▶ WORK ORDER: Leave every picture out and return the rest of the listing verbatim.

————————

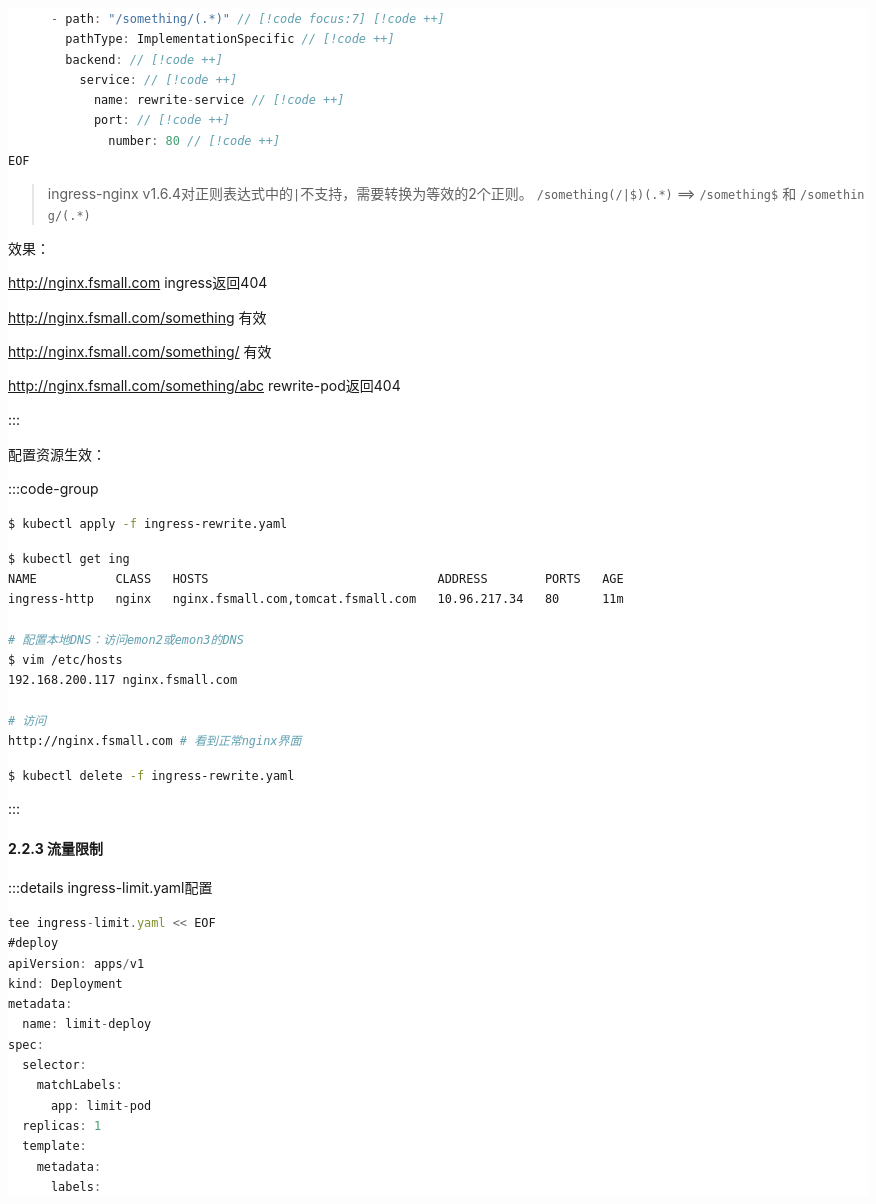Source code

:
 ```js
      - path: "/something/(.*)" // [!code focus:7] [!code ++]
        pathType: ImplementationSpecific // [!code ++]
        backend: // [!code ++]
          service: // [!code ++]
            name: rewrite-service // [!code ++]
            port: // [!code ++]
              number: 80 // [!code ++]
EOF
```

> ingress-nginx v1.6.4对正则表达式中的`|`不支持，需要转换为等效的2个正则。
> `/something(/|$)(.*)` ==> `/something$` 和 `/something/(.*)`

效果：

http://nginx.fsmall.com ingress返回404

http://nginx.fsmall.com/something 有效

http://nginx.fsmall.com/something/ 有效

http://nginx.fsmall.com/something/abc rewrite-pod返回404

:::

配置资源生效：

:::code-group

```bash [创建]
$ kubectl apply -f ingress-rewrite.yaml
```

```bash [在集群外通过ing域名访问]
$ kubectl get ing
NAME           CLASS   HOSTS                                ADDRESS        PORTS   AGE
ingress-http   nginx   nginx.fsmall.com,tomcat.fsmall.com   10.96.217.34   80      11m

# 配置本地DNS：访问emon2或emon3的DNS
$ vim /etc/hosts
192.168.200.117 nginx.fsmall.com

# 访问
http://nginx.fsmall.com # 看到正常nginx界面
```

```bash [删除]
$ kubectl delete -f ingress-rewrite.yaml
```

:::

#### 2.2.3 流量限制

:::details ingress-limit.yaml配置

```js
tee ingress-limit.yaml << EOF
#deploy
apiVersion: apps/v1
kind: Deployment
metadata:
  name: limit-deploy
spec:
  selector:
    matchLabels:
      app: limit-pod
  replicas: 1
  template:
    metadata:
      labels:
```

————————

▶ WRITTEN SOLUTION:
Source code

:
 ```js
      - path: "/something/(.*)" // [!code focus:7] [!code ++]
        pathType: ImplementationSpecific // [!code ++]
        backend: // [!code ++]
          service: // [!code ++]
            name: rewrite-service // [!code ++]
            port: // [!code ++]
              number: 80 // [!code ++]
EOF
```

> ingress-nginx v1.6.4对正则表达式中的`|`不支持，需要转换为等效的2个正则。
> `/something(/|$)(.*)` ==> `/something$` 和 `/something/(.*)`

效果：

http://nginx.fsmall.com ingress返回404

http://nginx.fsmall.com/something 有效

http://nginx.fsmall.com/something/ 有效

http://nginx.fsmall.com/something/abc rewrite-pod返回404

:::

配置资源生效：

:::code-group

```bash [创建]
$ kubectl apply -f ingress-rewrite.yaml
```

```bash [在集群外通过ing域名访问]
$ kubectl get ing
NAME           CLASS   HOSTS                                ADDRESS        PORTS   AGE
ingress-http   nginx   nginx.fsmall.com,tomcat.fsmall.com   10.96.217.34   80      11m

# 配置本地DNS：访问emon2或emon3的DNS
$ vim /etc/hosts
192.168.200.117 nginx.fsmall.com

# 访问
http://nginx.fsmall.com # 看到正常nginx界面
```

```bash [删除]
$ kubectl delete -f ingress-rewrite.yaml
```

:::

#### 2.2.3 流量限制

:::details ingress-limit.yaml配置

```js
tee ingress-limit.yaml << EOF
#deploy
apiVersion: apps/v1
kind: Deployment
metadata:
  name: limit-deploy
spec:
  selector:
    matchLabels:
      app: limit-pod
  replicas: 1
  template:
    metadata:
      labels:
```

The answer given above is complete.